When it was formed by Lloyds TSB swallowing up HBOS, the Lloyds Banking Group immediately set about trying to change the terms of its relationship with the four Lloyds TSB charitable foundations in the UK. The statute that established these Foundations set up a covenant guaranteeing their independence – from each other as well as the bank – and put in place a fair, transparent funding mechanism, ironically designed to enable the Foundations to weather stormy financial times.
Two hundred years ago, the Rev Henry Duncan opened the first Trustee Savings Bank in Ruthwell, Dumfriesshire because he believed that everyone, regardless of wealth and status, could and should benefit from a savings bank. The Lloyds TSB Foundation for Scotland put this ethos at the heart of its activities, working hard to ensure that every part of Scotland, particularly the least well off areas, got its fair share of available grants. Not for nothing, does the Foundation claim to be at the heart of funding Scotland’s communities.

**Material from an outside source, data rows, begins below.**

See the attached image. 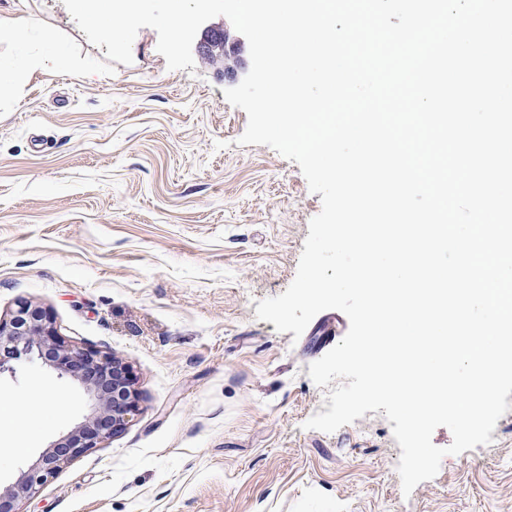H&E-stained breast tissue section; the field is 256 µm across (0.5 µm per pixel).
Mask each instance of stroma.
<instances>
[{
	"label": "stroma",
	"mask_w": 512,
	"mask_h": 512,
	"mask_svg": "<svg viewBox=\"0 0 512 512\" xmlns=\"http://www.w3.org/2000/svg\"><path fill=\"white\" fill-rule=\"evenodd\" d=\"M0 67L51 52L62 66L0 87V316L29 300L59 334L129 363L140 411L24 500L23 512H512L511 409L494 447L443 458L403 495L384 411L332 433L309 377L327 345L256 317L295 278L321 208L300 166L239 145L248 117L221 66L168 70L141 28L133 61L107 59L63 0H35ZM0 395H51L23 451L0 454V486L83 421L90 402L57 372L15 360Z\"/></svg>",
	"instance_id": "obj_1"
}]
</instances>
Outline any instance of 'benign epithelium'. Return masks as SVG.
<instances>
[{
  "label": "benign epithelium",
  "instance_id": "benign-epithelium-1",
  "mask_svg": "<svg viewBox=\"0 0 512 512\" xmlns=\"http://www.w3.org/2000/svg\"><path fill=\"white\" fill-rule=\"evenodd\" d=\"M199 52L213 51L231 60L221 31L207 28ZM25 357L78 382L92 401V411L67 435L51 444L6 487H0V512H21L20 502L35 495L48 477L92 448L123 433L139 412L136 377L129 364L98 349L76 347L60 336L52 314L21 301L9 317L0 318V372Z\"/></svg>",
  "mask_w": 512,
  "mask_h": 512
}]
</instances>
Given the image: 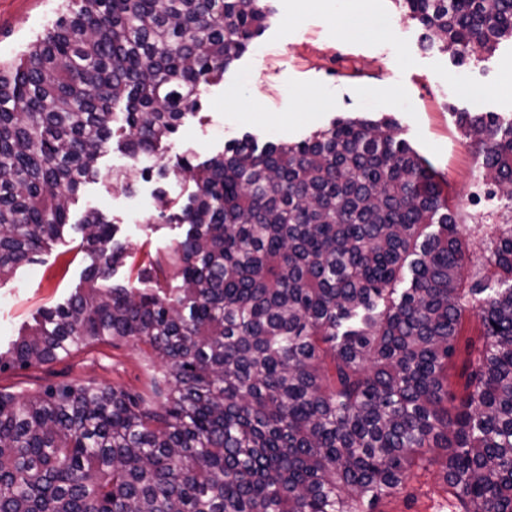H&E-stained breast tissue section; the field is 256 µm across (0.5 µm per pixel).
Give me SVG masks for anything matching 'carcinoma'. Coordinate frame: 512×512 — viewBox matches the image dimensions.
I'll list each match as a JSON object with an SVG mask.
<instances>
[{"mask_svg":"<svg viewBox=\"0 0 512 512\" xmlns=\"http://www.w3.org/2000/svg\"><path fill=\"white\" fill-rule=\"evenodd\" d=\"M463 59L512 38V0H402ZM265 0H68L0 63V278L63 236L111 140L157 157L201 88L265 27ZM120 112H115V109ZM512 204V120L459 114ZM188 179L158 217L186 225L181 284L113 282L125 246L105 213L74 225L84 286L0 352V371L134 339L151 396L86 382L0 390V512H374L438 467L456 512H512V223L475 227L387 118L336 119L299 143L253 135L194 163L112 171ZM463 393L448 366L463 320ZM440 448L442 454L430 455Z\"/></svg>","mask_w":512,"mask_h":512,"instance_id":"carcinoma-1","label":"carcinoma"}]
</instances>
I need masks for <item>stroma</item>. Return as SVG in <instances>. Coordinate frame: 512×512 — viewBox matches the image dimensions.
<instances>
[{
  "label": "stroma",
  "instance_id": "stroma-1",
  "mask_svg": "<svg viewBox=\"0 0 512 512\" xmlns=\"http://www.w3.org/2000/svg\"><path fill=\"white\" fill-rule=\"evenodd\" d=\"M64 0H0V60L20 57L50 28ZM266 26L249 49L205 86L200 116L183 119L169 159L190 152L203 161L243 134L260 143L300 142L338 117L386 116L397 135L441 175L448 204L472 224H500L512 217L507 202L490 195L482 157L458 122L460 112L512 118V39L494 49L455 60L423 48L421 29L398 0H268ZM403 38H396V29ZM129 158L108 148L102 177L87 184L71 206L72 226L0 279V349H8L43 310L65 303L92 259L74 229L92 207L120 226L128 246L114 279L138 287L140 270L156 259L174 264L184 226L158 219L155 194L187 197L188 182L139 181L135 192L113 190L109 172ZM161 362L130 340L102 342L45 365L0 372V389L29 394L48 386L93 381L148 391ZM454 500L438 469L417 470L375 512H453Z\"/></svg>",
  "mask_w": 512,
  "mask_h": 512
}]
</instances>
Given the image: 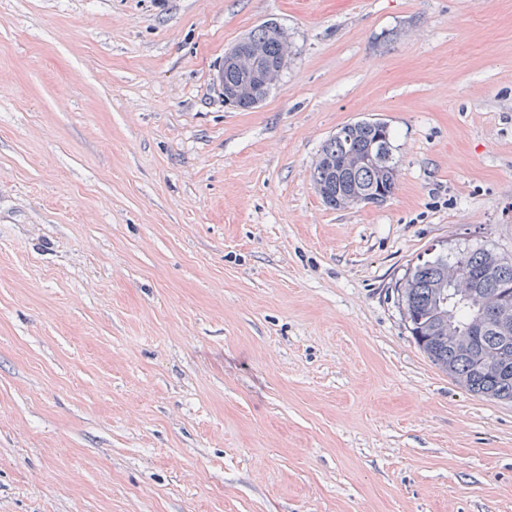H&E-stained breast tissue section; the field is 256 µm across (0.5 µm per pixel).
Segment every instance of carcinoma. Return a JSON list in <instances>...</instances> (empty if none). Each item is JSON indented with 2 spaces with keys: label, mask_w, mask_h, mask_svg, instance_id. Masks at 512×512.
<instances>
[{
  "label": "carcinoma",
  "mask_w": 512,
  "mask_h": 512,
  "mask_svg": "<svg viewBox=\"0 0 512 512\" xmlns=\"http://www.w3.org/2000/svg\"><path fill=\"white\" fill-rule=\"evenodd\" d=\"M260 50L259 66H277L288 53L259 26L237 47ZM253 68L224 70V86L249 81ZM392 131L385 122L355 121L342 126L322 146L311 174L327 206L347 209L381 205L394 192L397 162ZM381 160L363 165L369 152ZM512 287V261L484 248L439 252L413 265L399 291L411 336L428 359L474 395L512 402V334L498 328L501 287Z\"/></svg>",
  "instance_id": "carcinoma-1"
}]
</instances>
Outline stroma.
<instances>
[{"mask_svg":"<svg viewBox=\"0 0 512 512\" xmlns=\"http://www.w3.org/2000/svg\"><path fill=\"white\" fill-rule=\"evenodd\" d=\"M362 118L397 188L333 210ZM468 246L512 259V0H0V512H512V402L398 292ZM236 44V46L234 45L235 50L241 47L248 46H254L258 48L260 50V62L258 67H262L264 69L274 68L288 53L287 48H285L282 43H280L278 40L269 37L266 34L264 25H261L255 30L251 31L247 36L242 38ZM256 48H251L247 50L240 49L239 51H235L233 53L224 55V63L221 66L222 68L220 72L222 75H224V82L222 83L225 88L238 86L241 83H246L251 79L253 67L247 66L233 69L227 68L225 70L224 67H240L242 64H244L245 61L252 63V61L258 54ZM287 66L288 58L285 56V58L282 60L280 64L279 70H284L285 68H287ZM268 86V80L266 76L254 84L244 85L238 88L226 90L224 93V102L233 107L239 108L240 105L244 102H239L240 99H254L255 103H258L260 99L265 96L266 88ZM257 106H251L249 102L243 104L241 110H250L254 109ZM392 139L386 122L376 124L361 120L343 125L322 146L311 174L323 202L336 210L361 204H383L393 194L397 181L398 166L393 157ZM381 150L383 157L374 165L359 162L369 152L378 154ZM371 160L373 155L370 154L363 161Z\"/></svg>","mask_w":512,"mask_h":512,"instance_id":"35a3bbf8","label":"stroma"}]
</instances>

Yet, the Foundation has also been innovative and often radical. Its Partnership Drugs Initiative to work with children and young people around the issues of drug and alcohol misuse might seem mainstream now: it was not when the initiative was set up in 2000. A few years ago, it also launched an initiative to fund projects overseas enabling a range of large and small charities, and by default, Scotland to support developing nations and communities. The mentoring programme to build capacity in organisations has helped many charities to become more efficient and effective, particularly at diversifying their income streams.

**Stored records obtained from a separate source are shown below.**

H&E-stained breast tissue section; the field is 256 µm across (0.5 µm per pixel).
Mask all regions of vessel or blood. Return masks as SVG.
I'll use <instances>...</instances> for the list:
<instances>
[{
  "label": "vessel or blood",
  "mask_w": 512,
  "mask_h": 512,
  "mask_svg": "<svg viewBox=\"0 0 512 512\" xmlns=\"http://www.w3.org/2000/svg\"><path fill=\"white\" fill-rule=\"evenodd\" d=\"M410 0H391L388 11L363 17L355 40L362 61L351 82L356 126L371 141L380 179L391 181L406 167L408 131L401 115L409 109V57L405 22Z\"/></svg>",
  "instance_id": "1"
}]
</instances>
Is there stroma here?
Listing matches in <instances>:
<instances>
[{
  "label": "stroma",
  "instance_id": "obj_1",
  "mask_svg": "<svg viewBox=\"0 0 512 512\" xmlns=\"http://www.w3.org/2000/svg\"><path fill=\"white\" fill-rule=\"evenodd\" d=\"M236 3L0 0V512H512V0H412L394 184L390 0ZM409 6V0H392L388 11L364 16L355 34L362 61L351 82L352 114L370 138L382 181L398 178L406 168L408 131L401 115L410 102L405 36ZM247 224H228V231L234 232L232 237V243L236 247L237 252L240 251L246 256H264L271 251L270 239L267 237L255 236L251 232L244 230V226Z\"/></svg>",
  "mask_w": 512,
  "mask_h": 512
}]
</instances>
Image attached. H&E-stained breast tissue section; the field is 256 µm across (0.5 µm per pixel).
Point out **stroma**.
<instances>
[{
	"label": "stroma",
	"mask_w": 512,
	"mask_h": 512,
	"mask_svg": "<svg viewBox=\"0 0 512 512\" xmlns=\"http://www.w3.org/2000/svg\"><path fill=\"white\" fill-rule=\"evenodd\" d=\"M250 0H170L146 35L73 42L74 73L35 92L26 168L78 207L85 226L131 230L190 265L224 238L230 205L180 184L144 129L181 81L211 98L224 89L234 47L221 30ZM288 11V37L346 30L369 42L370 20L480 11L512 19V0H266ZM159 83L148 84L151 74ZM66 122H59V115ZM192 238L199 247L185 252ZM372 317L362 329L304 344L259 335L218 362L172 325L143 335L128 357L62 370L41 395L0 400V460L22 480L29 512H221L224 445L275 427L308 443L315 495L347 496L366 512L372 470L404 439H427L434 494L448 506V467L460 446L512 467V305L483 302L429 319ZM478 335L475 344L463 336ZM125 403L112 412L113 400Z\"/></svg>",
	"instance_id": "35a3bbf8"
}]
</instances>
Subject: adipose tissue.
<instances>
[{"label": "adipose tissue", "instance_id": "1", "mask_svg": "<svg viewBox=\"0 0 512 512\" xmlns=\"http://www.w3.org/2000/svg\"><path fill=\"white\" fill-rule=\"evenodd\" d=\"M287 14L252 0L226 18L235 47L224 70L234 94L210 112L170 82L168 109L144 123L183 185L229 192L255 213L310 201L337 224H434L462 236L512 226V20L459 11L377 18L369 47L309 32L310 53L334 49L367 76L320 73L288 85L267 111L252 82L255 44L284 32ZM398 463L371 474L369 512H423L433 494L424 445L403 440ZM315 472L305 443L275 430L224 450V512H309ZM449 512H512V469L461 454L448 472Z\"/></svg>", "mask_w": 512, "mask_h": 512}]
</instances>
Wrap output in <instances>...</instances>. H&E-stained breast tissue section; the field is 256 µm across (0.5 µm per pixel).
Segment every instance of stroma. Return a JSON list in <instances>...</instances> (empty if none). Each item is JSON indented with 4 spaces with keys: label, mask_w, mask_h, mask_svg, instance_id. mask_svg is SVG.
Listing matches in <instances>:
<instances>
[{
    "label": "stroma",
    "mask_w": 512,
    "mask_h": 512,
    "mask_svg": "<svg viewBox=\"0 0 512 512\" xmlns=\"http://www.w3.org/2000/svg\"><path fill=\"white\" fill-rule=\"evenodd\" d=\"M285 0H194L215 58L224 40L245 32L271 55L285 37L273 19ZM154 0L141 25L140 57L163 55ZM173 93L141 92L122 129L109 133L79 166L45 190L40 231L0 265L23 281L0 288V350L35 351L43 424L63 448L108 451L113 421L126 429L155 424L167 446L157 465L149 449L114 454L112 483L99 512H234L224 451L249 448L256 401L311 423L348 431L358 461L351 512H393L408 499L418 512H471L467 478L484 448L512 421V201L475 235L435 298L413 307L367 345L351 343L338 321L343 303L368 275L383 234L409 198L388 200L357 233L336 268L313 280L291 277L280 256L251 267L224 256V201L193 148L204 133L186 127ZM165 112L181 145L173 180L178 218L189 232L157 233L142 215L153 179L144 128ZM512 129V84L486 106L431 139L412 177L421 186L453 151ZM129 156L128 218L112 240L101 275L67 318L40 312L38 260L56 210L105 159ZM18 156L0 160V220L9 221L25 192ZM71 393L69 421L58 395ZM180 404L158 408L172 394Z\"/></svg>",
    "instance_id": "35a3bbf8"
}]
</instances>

Sadly, this is what the Lloyds Banking Group has been trying to sweep away. The bank effectively wanted to tear up the Covenant, bringing all the Foundations in house and changing the way they are funded. The Lloyds TSB Foundation for Scotland estimated that a different funding formula could result in the loss of up to £40 million to charities in Scotland over the next nine years. Perhaps worst of all, bringing the Foundations in house would remove their independence and result in much more restrictive funding practices. There would probably be a UK size fits all approach to grant making. The strengths and potentially the values of Lloyds TSB Foundation for Scotland would be removed at a stroke.
So the Foundation for Scotland’s trustees deliberated and rejected the changes. Consequently, the bank served notice of terminating the Foundation for Scotland’s covenant, though fortunately that will take nine years to expire.

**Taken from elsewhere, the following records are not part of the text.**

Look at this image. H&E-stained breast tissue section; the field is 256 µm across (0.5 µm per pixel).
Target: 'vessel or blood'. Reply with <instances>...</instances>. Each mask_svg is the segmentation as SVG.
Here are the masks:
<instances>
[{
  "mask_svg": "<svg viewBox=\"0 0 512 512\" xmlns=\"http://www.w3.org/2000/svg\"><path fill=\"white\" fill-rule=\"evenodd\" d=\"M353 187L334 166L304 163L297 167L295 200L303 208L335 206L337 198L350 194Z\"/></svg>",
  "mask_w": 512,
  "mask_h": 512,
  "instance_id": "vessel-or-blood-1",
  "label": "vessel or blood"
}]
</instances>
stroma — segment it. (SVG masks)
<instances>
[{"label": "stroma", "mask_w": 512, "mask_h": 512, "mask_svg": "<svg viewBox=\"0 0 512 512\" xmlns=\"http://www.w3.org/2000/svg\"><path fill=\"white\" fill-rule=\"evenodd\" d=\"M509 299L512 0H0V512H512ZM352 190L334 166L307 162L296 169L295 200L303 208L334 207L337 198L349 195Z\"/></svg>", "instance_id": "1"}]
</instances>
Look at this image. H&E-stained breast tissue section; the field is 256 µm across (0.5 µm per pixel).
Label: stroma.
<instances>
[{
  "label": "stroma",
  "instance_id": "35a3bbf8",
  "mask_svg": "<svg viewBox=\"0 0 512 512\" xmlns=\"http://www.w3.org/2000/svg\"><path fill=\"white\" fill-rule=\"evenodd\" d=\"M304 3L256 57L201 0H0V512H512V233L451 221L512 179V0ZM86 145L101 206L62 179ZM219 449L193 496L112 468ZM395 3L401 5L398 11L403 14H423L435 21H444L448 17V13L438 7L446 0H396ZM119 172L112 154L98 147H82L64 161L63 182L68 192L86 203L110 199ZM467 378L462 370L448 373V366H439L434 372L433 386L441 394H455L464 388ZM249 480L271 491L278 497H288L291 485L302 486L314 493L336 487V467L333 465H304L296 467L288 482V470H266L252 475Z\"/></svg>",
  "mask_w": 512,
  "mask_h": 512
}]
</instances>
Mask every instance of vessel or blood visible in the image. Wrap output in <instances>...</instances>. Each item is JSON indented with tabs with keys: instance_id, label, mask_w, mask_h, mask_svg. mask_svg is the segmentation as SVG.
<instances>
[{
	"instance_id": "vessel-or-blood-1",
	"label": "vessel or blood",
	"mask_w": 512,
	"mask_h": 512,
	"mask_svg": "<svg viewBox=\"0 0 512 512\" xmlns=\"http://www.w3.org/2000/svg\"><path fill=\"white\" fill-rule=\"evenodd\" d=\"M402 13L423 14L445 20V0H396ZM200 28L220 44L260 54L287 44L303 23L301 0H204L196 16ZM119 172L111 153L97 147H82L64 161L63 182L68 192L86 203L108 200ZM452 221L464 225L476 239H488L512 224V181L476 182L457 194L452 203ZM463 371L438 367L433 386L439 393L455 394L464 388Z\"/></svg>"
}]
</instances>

You can understand why the trustees of the Foundation baulked at what Lloyds Banking Group was offering. But they have not entered into this battle through a misguided sense of self-preservation. Frankly it would make little difference to their lives if they had less money to disburse to more tightly framed rules and conditions. But it will make a huge difference to hundreds of thousands of people’s lives, to the wellbeing of Scotland’s charitable sector in general, and specifically to the ability of communities and charities to meet their needs and priorities.
Lloyds TSB Foundation for Scotland has taken on a financial behemoth. They are standing up to the Lloyds Banking Group, treading literally where other more powerful institutions, and indeed where our politicians, have feared to. And they are doing it for Scotland and for the charitable sector in Scotland. They are standing up for values they and we hold dear. For fairness, universality and justice.
The least we can do is stand with them and support them until this battle, between might and right, is won.